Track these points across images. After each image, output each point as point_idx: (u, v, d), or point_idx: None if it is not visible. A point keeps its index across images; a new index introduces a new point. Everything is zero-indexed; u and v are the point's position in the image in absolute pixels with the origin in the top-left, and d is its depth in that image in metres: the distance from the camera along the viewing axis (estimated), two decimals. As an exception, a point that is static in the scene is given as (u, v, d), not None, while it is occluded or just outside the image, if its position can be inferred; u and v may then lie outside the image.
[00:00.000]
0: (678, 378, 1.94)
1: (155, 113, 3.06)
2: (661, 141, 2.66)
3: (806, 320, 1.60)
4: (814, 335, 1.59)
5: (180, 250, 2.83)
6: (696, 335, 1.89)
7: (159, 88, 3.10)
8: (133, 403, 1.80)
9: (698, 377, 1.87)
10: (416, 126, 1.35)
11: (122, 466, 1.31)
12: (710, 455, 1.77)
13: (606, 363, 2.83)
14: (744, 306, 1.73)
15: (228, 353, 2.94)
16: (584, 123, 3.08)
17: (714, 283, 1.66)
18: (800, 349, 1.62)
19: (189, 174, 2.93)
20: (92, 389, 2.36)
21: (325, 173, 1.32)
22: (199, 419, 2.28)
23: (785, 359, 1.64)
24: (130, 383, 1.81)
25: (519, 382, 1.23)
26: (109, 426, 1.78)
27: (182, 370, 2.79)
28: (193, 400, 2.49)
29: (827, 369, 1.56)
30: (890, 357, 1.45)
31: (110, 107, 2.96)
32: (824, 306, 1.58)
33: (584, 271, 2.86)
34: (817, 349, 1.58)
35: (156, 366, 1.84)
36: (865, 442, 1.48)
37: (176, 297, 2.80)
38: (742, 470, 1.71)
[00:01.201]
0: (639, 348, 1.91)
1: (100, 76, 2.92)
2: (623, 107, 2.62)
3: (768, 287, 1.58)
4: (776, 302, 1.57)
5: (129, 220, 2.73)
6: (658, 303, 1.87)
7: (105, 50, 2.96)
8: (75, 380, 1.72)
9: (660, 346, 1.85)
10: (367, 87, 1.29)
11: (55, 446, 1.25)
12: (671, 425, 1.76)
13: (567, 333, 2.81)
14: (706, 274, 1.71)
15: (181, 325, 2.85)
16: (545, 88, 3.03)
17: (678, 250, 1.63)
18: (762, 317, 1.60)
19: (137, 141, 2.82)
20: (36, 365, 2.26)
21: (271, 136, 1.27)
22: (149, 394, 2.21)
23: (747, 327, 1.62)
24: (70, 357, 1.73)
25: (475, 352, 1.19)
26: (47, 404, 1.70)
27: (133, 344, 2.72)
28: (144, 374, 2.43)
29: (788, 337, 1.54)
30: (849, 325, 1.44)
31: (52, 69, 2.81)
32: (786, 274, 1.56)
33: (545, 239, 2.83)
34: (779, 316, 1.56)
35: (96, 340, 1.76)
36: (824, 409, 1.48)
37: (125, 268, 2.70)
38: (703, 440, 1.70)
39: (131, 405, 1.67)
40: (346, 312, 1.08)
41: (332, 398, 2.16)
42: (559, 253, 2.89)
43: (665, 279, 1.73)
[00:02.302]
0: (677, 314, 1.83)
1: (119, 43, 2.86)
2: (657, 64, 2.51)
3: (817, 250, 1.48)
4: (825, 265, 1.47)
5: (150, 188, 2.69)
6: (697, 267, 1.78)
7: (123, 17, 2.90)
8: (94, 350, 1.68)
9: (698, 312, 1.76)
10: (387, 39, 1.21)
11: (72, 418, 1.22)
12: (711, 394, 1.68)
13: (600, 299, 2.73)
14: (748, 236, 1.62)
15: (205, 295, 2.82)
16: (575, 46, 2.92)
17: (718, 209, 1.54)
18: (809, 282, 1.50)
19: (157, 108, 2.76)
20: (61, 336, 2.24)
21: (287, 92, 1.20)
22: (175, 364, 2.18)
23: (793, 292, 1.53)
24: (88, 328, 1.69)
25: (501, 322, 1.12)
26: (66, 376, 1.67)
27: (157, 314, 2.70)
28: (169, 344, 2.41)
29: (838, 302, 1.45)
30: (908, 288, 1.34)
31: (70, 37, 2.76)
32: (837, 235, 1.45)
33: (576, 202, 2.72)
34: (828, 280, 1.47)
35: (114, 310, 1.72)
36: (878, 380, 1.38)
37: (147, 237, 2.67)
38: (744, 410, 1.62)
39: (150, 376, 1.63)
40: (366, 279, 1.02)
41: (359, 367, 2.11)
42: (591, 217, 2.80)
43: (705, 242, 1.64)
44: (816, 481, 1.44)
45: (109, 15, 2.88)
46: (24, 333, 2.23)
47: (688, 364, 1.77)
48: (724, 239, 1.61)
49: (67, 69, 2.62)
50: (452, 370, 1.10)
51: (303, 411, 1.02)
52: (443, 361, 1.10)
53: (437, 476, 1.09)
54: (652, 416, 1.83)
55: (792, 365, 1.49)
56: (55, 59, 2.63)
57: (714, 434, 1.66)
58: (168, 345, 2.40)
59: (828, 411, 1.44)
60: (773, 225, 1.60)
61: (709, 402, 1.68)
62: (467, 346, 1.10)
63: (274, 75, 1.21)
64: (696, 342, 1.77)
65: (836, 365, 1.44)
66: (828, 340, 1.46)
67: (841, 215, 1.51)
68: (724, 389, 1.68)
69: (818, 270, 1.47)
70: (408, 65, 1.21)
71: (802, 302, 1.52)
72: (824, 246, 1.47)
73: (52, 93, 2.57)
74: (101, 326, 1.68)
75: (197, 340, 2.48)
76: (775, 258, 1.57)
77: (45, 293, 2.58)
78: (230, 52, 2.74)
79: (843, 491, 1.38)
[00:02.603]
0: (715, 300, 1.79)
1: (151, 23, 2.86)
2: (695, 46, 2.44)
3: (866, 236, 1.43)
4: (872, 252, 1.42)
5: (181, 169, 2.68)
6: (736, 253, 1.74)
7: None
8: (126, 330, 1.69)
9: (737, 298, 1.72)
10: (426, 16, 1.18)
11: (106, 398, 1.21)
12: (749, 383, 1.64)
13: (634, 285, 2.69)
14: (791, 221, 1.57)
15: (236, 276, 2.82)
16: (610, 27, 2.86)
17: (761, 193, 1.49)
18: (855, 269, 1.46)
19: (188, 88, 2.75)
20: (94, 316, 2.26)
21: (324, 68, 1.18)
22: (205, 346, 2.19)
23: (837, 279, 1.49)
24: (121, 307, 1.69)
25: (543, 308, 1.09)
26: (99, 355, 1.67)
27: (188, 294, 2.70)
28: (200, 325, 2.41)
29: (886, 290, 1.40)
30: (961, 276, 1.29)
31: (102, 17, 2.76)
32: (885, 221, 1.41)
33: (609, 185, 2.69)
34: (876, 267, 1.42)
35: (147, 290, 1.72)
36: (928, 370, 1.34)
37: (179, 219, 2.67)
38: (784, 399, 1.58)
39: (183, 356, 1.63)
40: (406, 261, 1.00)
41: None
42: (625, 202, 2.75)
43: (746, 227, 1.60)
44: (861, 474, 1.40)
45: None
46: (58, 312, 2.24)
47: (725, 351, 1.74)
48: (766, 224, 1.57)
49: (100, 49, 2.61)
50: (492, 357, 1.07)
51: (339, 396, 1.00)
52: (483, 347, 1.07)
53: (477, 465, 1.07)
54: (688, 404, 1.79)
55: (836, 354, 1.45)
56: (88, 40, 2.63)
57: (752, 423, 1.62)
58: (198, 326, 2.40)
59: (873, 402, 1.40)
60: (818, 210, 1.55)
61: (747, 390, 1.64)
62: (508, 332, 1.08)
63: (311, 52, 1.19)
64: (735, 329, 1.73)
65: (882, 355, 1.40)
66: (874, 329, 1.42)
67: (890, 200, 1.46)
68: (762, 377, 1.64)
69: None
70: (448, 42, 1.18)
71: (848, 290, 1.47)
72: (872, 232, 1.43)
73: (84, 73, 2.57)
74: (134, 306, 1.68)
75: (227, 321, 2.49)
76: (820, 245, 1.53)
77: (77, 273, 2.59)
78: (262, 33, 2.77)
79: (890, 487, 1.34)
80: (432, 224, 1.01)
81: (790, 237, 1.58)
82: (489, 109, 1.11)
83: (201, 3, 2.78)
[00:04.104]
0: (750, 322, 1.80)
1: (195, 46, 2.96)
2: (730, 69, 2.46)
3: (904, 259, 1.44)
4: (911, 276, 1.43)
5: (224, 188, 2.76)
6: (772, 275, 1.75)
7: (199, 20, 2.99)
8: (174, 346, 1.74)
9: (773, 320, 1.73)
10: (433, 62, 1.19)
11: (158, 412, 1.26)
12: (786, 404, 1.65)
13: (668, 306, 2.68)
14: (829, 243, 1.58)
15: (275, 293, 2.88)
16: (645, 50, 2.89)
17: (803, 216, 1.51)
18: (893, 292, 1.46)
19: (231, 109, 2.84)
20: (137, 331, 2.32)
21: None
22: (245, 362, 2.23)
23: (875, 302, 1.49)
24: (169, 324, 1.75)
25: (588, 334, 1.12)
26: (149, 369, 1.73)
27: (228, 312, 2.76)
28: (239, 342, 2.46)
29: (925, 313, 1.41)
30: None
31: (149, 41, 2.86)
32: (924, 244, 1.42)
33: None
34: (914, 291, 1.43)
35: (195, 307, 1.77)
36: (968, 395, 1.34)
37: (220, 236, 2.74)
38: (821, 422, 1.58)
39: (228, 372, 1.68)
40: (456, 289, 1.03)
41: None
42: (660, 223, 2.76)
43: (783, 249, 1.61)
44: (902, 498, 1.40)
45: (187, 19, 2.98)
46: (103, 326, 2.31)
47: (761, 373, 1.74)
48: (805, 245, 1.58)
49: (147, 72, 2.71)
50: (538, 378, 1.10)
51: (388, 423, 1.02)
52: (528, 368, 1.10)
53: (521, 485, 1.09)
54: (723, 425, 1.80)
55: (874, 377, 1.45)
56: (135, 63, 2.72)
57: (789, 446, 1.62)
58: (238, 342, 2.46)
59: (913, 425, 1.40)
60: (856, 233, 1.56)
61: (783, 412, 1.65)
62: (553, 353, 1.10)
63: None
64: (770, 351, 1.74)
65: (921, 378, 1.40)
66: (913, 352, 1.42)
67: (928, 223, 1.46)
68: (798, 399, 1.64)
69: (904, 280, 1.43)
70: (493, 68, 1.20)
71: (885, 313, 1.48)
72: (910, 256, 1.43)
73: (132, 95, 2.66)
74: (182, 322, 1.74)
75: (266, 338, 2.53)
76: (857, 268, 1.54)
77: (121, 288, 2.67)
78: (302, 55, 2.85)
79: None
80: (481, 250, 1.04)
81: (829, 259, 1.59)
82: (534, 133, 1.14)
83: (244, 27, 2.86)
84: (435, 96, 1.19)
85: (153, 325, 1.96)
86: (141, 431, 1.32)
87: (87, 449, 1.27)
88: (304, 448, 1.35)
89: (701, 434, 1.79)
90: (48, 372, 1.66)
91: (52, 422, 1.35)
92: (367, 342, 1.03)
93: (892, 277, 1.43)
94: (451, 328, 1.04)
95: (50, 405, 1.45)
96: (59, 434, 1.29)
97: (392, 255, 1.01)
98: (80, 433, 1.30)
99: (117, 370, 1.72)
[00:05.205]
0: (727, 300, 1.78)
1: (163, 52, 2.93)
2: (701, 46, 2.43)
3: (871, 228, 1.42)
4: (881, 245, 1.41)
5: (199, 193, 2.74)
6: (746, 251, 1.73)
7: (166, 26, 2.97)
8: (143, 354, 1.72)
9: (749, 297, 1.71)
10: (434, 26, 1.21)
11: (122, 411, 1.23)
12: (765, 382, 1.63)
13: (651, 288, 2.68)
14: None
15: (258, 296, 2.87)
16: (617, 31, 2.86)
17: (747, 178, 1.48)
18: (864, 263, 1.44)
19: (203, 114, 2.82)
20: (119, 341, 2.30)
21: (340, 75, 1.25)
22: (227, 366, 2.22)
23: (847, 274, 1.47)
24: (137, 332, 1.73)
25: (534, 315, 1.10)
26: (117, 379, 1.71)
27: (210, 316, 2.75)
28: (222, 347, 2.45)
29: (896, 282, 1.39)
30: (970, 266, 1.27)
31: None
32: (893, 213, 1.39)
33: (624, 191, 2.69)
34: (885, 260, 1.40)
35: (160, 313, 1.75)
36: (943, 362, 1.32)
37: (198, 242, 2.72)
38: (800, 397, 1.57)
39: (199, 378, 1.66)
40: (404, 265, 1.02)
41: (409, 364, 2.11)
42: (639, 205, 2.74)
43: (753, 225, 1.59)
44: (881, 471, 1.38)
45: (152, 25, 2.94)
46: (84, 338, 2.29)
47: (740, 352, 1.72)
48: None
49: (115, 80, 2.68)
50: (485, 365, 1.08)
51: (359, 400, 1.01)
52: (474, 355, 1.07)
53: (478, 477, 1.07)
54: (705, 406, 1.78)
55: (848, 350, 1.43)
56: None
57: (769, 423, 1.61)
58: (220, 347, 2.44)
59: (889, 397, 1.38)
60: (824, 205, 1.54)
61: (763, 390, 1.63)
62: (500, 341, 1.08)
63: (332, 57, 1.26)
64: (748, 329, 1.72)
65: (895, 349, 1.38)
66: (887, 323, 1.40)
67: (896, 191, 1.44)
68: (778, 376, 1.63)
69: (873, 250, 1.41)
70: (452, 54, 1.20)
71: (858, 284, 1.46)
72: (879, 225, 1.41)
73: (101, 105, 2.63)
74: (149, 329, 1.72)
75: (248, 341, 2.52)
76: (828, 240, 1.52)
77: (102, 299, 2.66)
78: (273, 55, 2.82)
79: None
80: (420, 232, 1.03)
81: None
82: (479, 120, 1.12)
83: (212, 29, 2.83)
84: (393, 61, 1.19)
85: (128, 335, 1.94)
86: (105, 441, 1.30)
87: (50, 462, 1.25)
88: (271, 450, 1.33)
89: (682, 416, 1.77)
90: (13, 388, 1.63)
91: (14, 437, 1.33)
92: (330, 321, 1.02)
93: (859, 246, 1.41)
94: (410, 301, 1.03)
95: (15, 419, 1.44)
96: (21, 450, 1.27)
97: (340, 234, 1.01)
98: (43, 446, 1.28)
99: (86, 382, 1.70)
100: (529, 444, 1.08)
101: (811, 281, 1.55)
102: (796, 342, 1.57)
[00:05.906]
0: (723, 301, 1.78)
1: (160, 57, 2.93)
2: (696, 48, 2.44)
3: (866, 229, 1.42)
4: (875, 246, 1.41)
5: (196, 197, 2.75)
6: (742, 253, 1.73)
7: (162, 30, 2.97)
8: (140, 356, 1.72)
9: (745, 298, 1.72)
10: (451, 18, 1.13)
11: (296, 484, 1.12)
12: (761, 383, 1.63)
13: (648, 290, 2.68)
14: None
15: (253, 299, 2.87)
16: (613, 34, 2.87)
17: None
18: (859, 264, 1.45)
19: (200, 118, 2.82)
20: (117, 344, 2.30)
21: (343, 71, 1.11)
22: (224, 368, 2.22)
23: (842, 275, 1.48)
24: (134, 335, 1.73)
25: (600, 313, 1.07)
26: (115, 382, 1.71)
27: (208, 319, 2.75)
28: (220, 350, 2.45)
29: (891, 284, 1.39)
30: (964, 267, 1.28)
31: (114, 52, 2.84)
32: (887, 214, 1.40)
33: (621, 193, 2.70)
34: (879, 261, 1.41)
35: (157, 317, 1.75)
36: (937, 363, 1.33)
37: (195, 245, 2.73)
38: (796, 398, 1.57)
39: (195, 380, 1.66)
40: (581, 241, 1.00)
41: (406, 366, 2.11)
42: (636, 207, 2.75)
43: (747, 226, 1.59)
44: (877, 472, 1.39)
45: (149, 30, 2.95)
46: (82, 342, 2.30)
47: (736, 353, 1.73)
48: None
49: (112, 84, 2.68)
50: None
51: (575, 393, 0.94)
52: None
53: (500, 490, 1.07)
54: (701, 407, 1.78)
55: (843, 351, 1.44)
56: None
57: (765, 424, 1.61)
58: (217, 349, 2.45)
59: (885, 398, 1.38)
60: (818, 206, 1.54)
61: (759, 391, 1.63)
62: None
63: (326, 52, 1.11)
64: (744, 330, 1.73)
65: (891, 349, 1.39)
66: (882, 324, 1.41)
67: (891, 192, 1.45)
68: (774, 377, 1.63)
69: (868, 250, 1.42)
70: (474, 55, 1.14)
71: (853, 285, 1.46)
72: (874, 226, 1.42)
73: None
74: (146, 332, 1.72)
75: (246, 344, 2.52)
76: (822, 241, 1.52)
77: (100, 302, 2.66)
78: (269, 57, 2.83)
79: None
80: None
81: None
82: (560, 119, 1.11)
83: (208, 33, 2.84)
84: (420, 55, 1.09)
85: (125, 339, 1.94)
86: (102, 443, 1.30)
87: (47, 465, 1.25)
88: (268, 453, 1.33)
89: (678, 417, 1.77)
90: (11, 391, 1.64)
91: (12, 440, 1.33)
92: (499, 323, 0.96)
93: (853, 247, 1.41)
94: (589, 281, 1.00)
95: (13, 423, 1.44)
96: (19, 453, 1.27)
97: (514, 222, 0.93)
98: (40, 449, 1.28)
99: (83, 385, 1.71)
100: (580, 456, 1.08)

**Activity:** Reproduce only the lines above, starting at the line with "32: (824, 306, 1.58)" and ending at the line with "38: (742, 470, 1.71)", exactly as written.

**Solution to this exercise:**
32: (824, 306, 1.58)
33: (584, 271, 2.86)
34: (817, 349, 1.58)
35: (156, 366, 1.84)
36: (865, 442, 1.48)
37: (176, 297, 2.80)
38: (742, 470, 1.71)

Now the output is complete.